▶ TASK DETAILS
Reproduce verbatim every line of the transcribed page contents, from the first line down to and including the line that contains "Повышение качества образования".
======== GIVEN ENTRIES
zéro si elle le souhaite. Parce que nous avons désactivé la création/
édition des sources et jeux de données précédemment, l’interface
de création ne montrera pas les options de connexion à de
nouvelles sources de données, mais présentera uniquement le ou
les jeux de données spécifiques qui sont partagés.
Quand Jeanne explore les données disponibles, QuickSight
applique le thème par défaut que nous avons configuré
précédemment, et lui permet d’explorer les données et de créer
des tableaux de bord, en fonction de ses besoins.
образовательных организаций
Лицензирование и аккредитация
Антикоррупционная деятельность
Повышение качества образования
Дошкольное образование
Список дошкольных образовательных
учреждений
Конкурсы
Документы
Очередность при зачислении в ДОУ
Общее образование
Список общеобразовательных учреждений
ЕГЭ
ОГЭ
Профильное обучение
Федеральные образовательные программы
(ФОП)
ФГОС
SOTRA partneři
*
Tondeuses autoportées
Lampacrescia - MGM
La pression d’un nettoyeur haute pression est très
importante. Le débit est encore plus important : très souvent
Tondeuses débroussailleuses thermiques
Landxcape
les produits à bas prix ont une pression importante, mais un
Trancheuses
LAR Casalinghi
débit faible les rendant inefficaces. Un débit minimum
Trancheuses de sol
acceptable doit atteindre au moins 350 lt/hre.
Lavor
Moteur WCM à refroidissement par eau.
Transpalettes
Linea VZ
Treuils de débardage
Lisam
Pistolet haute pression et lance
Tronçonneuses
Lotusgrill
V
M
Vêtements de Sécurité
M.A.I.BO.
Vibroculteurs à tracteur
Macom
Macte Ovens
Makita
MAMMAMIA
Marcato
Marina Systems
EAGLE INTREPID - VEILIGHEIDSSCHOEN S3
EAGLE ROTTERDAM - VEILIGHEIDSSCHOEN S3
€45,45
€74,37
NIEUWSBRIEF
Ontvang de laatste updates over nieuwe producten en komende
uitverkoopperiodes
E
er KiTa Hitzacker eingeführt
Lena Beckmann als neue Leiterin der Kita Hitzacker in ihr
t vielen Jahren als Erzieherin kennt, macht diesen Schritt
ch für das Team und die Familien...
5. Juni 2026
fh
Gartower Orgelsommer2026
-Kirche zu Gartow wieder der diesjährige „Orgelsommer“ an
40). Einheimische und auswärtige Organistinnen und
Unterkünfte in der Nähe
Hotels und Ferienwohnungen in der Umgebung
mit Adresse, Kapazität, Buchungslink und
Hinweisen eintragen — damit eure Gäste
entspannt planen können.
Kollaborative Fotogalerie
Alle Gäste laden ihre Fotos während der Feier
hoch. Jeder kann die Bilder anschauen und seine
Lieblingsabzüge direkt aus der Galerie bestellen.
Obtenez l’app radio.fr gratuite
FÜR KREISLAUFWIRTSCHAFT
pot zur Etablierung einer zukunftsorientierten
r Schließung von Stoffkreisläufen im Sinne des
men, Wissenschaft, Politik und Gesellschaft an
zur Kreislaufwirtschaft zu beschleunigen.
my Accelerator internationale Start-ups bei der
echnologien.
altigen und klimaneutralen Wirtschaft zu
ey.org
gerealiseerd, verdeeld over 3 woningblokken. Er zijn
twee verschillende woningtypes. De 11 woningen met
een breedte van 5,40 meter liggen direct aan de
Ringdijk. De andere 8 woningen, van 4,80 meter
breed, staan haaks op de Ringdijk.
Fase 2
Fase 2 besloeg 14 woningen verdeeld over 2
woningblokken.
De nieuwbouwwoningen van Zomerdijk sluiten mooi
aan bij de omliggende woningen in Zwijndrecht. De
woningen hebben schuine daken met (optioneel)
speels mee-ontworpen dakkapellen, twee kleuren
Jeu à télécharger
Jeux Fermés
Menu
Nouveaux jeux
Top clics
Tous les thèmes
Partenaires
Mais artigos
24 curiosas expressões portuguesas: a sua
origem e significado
================
▶ TASK RESPONSE
zéro si elle le souhaite. Parce que nous avons désactivé la création/
édition des sources et jeux de données précédemment, l’interface
de création ne montrera pas les options de connexion à de
nouvelles sources de données, mais présentera uniquement le ou
les jeux de données spécifiques qui sont partagés.
Quand Jeanne explore les données disponibles, QuickSight
applique le thème par défaut que nous avons configuré
précédemment, et lui permet d’explorer les données et de créer
des tableaux de bord, en fonction de ses besoins.
образовательных организаций
Лицензирование и аккредитация
Антикоррупционная деятельность
Повышение качества образования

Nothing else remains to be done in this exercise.